I got another idea (posting here for better visibility/backup): Space/channel-based charge:

  • How it works: the first Space admin pays when they create a Space, for example. Can top-up to upgrade for the rest of the month. Blocked users not counted, only joined & not blocked are counted:
    • 10 participants, 10 mps rate limit, text-only, $5/mo
    • 10 participants, 20 mps rate limit, text and attachments, $15/mo
    • 20 participants …
  • Benefits
    • No KYC/AML/DEX/CEX for any participant except the admin who must be reasonably technical in any case
    • May be easier to develop (i.e. accounting for egress, data quantity using Space level stats)
    • People can leave or join as they please - it takes 15 seconds to join and 5 seconds to leave (or be blocked, to release the slot)
    • Better approach for “owner pays” type of private spaces (Support, consulting, etc) - imagine if you’re a shop-owner who wants to provide customer support and need to get everyone to pay xxPostage to submit a scanned receipt
    • Superior privacy for participants (no one needs a wallet, let alone dealing with coins or exchanges) and even the admin who can buy coins via Proxxy/DEX - some learning curve, but reasonably accessible to admins)

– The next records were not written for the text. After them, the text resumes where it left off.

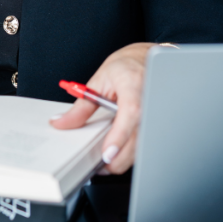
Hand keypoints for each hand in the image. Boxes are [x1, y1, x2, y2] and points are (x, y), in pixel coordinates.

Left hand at [50, 42, 153, 173]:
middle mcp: (150, 98)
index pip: (132, 112)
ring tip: (110, 157)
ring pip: (146, 145)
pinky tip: (124, 149)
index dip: (120, 135)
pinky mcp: (160, 121)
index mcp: (134, 84)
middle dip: (120, 157)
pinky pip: (149, 142)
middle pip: (140, 136)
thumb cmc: (126, 66)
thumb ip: (81, 106)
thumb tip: (61, 122)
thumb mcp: (99, 81)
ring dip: (127, 158)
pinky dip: (135, 151)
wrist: (147, 58)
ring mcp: (158, 110)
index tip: (107, 153)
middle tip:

I don’t think this makes wallet-based membership redundant, but it dramatically simplifies some use cases where wallet-based can’t work at all. In addition to the examples mentioned above, imagine a family buying 5-person Space subscription - one parent pays, everyone joins and can send photos. Compare that to wallet-based payments where kids need wallets.

I’m curious which approach is easier to develop - it would seem that “Space owner pays” could be easier to develop with (say) a smart contract that drips XX to validators and cMix allows features based on Space program level without doing any queries on users who don’t even need to have wallets.

Something to consider, is postage undermining privacy. Since the token isn’t private, is there a risk of associating a message with a user when that user has paid postage?

Of course, it’s the same for ENS (Phoenixx) and that’s one of the reasons why I think “single payer” for Space is a great alternative as only the admin - who is likely knowledgeable enough to use Proxxy - could use Proxxy to pay with xx coin and no one else would even need a wallet and know anythingi about crypto.

Transmission IDs are separate from reception IDs and not associated with each other.

Which wallets pay is known, but there’s no public tracking of the transmission ID either. Paying only reserves time.

In the future, I would like to improve this in a few ways:

  1. Client can sign in a way that proves knowledge of one of the keys behind a given authorized transmission key, but not which one.
  2. Transmission keys used are ephemeral and rotated out regularly.